From the garage to the office, back and forth. How to manage projects in the gaming industry
The Higher School of Economics holds a series of lectures “Gaming industry from A to Z”. Our correspondent briefly recounts the most interesting moments. On March 14, former Ubisoft project manager Sergey Golubkin told how to manage the team.
To create and release the game, you need to assemble the team. Developers write the code, game designers come up with the mechanics and appearance, the producer manages the project and assembles the individual parts into the finished product. The publisher brings the game to market.
You can manage a team in different ways. The ways do not change, but new accents appear.
The manager is not only responsible for the result
A typical project manager in Russia demands results at all costs. With him, personal needs and interests are better kept to himself.
The task of a producer or manager in a European development company is to make employees happy. In French Ubisoft a newcomer is hired, but is not burdened with tasks from the first day, is not forced to prove its value. When he gets used to it, he will come to the task, bring ideas and solutions.
With this approach, the producer isn’t perfect. He is mistaken and openly admits it. Sergey Golubkin illustrates this with a case study.
“There are two developers, and you don’t want to lose any. One of them worked all weekend, and on Monday stayed home on sick leave.
The second customer asked me to send you a new program code right away. There was no time to understand what a colleague had changed over the weekend, so the second developer simply rolled everything back to Friday’s version and sent it to the customer.
The manager took the blame: he was responsible for the communications in the project and did not have time to react. He was not afraid to make a mistake, so he kept two employees and his teammates.
Team types are mixed to work effectively
There are three types of teams in the gaming industry: developers, publishers, indies.
Developers are the people who create a product. You came up with a new game and hired a team to write the code, come up with a gameplay and draw locations and characters.
Another scenario: A team of enthusiastic professionals gathered to make a game. They have technical skills, but no understanding of how the market works, how to make a product and earn money. They are looking for a sponsor or publisher.
Publishers create and distribute games. To do this, they hire a team of developers, marketers and managers, set up a rigid structure of project work. It happens so that the publisher employs developers in the staff and begins to make the game itself.
Electronic Arts began as a publishing house, which together with the games promoted their creators: designers and programmers. In the late 80’s EA bought development teams and made a series of games like FIFA, Need for Speed, Medal of Honor, Command & Conquer. These types of teams are called mixed teams.
Indie developers are like samizdat in the book industry. One person can raise money on Kickstarter, make a game, distribute it through free channels on the Internet and “blow up” the market. An example of such a development is Minecraft.
The Center-Game team is mixed. We invent and develop games from scratch, we release them to the market ourselves. At the same time, we do not get tied to a strict structure of work, select development teams within the company and think more about the needs of the customer than about the regulations and rules.
There are more distributed commands
The head of the project team chooses whether to hire employees or outsource. The answer is in the balance.
If people work on the staff, they should not be unemployed. Employees are involved at different stages of the project: it is important that they are involved in the business when part of the project is over or hasn’t started yet.
Another problem is the imbalance of functions. For example, there are three programmers and a designer. The code will be ready in a week and the design will last for a month. If that’s what you planned, that’s fine. If not, the producer’s task is to make sure that there are no bottlenecks: when a team is waiting for one person.
Distributed commands work using the “Resource” system. They are located in different countries, meet in Skype and know how to distribute time between several projects – the power of habit.

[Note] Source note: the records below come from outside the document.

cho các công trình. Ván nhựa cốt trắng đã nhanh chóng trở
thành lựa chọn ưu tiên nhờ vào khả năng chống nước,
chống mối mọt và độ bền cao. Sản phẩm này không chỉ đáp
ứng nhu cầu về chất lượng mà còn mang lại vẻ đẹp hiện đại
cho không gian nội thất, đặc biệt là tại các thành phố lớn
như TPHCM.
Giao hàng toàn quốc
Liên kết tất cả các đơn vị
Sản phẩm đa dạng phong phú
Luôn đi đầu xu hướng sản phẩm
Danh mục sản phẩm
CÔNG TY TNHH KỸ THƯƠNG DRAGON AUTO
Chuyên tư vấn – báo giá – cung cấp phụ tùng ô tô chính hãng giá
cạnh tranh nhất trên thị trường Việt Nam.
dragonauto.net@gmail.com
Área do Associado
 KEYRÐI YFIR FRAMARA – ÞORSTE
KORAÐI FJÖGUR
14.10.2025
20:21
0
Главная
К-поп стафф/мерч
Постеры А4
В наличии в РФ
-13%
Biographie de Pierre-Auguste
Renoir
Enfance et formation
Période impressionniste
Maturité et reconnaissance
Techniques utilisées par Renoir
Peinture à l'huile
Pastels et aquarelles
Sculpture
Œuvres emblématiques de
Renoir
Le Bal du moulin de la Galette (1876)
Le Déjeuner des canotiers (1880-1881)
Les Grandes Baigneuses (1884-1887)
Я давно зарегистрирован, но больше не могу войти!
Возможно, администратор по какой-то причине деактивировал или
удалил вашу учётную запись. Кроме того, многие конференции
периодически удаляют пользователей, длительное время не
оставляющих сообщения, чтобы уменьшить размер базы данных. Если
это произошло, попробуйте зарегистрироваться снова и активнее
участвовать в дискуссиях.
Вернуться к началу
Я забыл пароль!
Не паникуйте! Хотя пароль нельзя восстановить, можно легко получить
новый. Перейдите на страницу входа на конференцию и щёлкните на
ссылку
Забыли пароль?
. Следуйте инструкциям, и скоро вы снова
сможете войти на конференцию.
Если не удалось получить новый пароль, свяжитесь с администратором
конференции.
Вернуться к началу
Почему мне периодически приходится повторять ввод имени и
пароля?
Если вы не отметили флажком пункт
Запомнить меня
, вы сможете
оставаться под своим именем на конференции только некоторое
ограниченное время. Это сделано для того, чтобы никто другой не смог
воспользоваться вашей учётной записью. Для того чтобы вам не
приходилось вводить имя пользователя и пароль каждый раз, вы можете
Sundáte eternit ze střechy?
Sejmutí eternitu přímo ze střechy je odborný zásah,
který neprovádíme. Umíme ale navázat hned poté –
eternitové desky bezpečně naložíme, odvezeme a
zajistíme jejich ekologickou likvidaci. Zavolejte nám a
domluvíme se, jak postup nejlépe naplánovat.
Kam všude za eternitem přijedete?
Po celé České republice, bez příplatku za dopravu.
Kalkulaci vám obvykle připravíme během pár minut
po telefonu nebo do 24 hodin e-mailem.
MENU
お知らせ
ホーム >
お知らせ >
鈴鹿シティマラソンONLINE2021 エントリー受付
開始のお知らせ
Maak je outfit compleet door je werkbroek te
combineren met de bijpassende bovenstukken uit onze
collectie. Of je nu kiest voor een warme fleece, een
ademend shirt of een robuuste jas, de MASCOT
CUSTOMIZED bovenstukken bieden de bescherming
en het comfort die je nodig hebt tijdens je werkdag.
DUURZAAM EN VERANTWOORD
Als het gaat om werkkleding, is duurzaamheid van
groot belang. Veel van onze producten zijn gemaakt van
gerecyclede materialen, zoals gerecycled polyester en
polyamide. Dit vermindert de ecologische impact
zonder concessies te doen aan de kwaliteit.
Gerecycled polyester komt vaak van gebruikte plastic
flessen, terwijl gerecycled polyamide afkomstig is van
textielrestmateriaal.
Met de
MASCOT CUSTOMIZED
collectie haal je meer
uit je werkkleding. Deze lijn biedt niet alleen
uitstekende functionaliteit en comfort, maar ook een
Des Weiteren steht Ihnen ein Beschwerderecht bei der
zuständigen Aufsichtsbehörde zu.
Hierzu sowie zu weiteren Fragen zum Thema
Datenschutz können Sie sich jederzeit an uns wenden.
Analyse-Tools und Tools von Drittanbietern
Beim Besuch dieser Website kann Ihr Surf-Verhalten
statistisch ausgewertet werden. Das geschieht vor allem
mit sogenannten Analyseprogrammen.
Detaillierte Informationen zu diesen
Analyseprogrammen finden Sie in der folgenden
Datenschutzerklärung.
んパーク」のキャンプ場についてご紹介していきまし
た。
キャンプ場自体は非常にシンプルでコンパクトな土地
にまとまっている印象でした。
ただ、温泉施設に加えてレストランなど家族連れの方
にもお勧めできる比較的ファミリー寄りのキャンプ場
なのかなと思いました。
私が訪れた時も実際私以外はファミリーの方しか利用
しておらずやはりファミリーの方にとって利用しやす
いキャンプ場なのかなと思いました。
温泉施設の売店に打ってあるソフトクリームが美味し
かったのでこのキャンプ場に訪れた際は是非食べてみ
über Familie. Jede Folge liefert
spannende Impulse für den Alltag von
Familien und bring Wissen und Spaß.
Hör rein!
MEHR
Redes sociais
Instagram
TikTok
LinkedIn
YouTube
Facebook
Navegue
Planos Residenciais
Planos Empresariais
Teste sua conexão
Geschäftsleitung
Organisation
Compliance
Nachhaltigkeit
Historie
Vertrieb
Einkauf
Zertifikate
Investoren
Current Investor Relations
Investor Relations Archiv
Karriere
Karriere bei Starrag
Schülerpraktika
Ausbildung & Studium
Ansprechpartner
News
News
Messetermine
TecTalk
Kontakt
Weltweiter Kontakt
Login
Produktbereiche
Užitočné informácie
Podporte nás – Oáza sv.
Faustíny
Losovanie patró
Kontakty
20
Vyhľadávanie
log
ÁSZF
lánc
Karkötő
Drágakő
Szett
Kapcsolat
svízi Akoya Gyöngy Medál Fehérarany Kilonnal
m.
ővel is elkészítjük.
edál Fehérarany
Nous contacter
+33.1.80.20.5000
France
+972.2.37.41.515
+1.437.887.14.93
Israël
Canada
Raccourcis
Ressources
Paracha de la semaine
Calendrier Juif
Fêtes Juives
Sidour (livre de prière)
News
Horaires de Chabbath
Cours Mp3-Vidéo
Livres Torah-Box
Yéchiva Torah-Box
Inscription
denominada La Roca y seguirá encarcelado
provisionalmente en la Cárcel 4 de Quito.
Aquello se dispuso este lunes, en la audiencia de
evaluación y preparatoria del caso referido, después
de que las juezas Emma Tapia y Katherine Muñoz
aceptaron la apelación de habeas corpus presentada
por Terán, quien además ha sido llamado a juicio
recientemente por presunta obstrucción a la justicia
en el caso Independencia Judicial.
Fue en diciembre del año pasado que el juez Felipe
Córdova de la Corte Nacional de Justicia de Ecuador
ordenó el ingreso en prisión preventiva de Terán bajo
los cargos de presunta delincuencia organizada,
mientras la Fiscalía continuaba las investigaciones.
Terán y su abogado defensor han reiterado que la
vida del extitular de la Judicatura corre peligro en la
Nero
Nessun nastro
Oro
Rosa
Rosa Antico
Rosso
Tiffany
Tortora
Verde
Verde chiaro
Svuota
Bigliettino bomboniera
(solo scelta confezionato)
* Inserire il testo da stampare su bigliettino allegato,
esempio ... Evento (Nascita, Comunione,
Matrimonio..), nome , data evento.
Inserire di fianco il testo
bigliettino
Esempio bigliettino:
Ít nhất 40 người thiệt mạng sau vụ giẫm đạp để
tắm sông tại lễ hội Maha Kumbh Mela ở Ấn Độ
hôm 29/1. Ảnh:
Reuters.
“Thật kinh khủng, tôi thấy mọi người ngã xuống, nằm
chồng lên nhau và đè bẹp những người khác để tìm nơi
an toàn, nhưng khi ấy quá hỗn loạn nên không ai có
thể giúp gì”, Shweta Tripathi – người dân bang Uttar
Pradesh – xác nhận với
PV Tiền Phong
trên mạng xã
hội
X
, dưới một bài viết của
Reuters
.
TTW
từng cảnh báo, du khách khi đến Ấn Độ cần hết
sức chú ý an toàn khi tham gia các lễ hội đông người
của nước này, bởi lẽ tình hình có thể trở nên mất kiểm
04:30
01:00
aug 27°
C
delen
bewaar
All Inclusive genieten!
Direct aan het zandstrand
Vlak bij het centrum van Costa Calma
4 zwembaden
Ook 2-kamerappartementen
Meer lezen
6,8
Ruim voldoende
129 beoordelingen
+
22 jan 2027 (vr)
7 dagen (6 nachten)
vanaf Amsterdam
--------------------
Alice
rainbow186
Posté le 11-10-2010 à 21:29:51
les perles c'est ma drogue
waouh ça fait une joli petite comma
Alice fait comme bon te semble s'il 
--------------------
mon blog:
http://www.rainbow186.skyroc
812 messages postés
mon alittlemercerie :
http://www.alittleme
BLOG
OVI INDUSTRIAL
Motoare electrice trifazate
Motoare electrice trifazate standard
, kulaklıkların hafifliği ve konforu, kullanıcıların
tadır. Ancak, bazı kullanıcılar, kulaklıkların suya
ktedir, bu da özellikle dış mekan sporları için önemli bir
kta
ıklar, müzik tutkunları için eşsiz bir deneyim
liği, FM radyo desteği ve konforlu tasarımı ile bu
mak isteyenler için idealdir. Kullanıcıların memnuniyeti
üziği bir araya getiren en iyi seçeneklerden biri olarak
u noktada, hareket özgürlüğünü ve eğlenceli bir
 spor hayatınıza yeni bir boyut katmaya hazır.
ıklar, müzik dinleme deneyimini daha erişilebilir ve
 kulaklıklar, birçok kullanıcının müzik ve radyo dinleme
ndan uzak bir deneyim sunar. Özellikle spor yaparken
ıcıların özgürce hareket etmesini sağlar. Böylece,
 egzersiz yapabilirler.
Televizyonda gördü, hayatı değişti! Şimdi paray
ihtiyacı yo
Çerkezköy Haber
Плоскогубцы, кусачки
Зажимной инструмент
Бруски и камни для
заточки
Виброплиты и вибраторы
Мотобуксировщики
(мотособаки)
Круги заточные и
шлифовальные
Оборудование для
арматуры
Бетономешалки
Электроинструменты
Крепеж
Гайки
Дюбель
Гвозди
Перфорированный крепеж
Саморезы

It is important to find someone who burns with the idea of the project. Then time zones and absence of an office are not a problem. This saves the company’s money and the time of its employees.
For example, the person who makes our site lives in Newcastle, and one of the designers lives in San Francisco. We communicate in the Trelo problem book and sometimes get in touch with each other via Skype – this is a good job for everyone.
If a client asks us to make a project faster or to redo it all, the team is scaled up. In this case, the producer has proven freelancers to rely on. Trusting complex and urgent projects to beginners is risky.
Management methodologies take over from one another
The IT industry uses two methodologies: Waterfall and Agile.
Waterfall is a linear development cycle. In a project with fixed timeframes and a budget, the team works in stages: you cannot move on to the next step unless you have completed the previous one. Changes in one step can affect the entire project and roll back to the starting point.
The approach works if a predictable product is developed. For example, a new part of Need for Speed.
Agile is a flexible methodology. The work is divided into iterations – the stages at which we get the current version of the product. After each iteration the team presents the result to the customer, collects feedback and makes changes: removes unnecessary mechanics, refines the design, complicates or simplifies the game.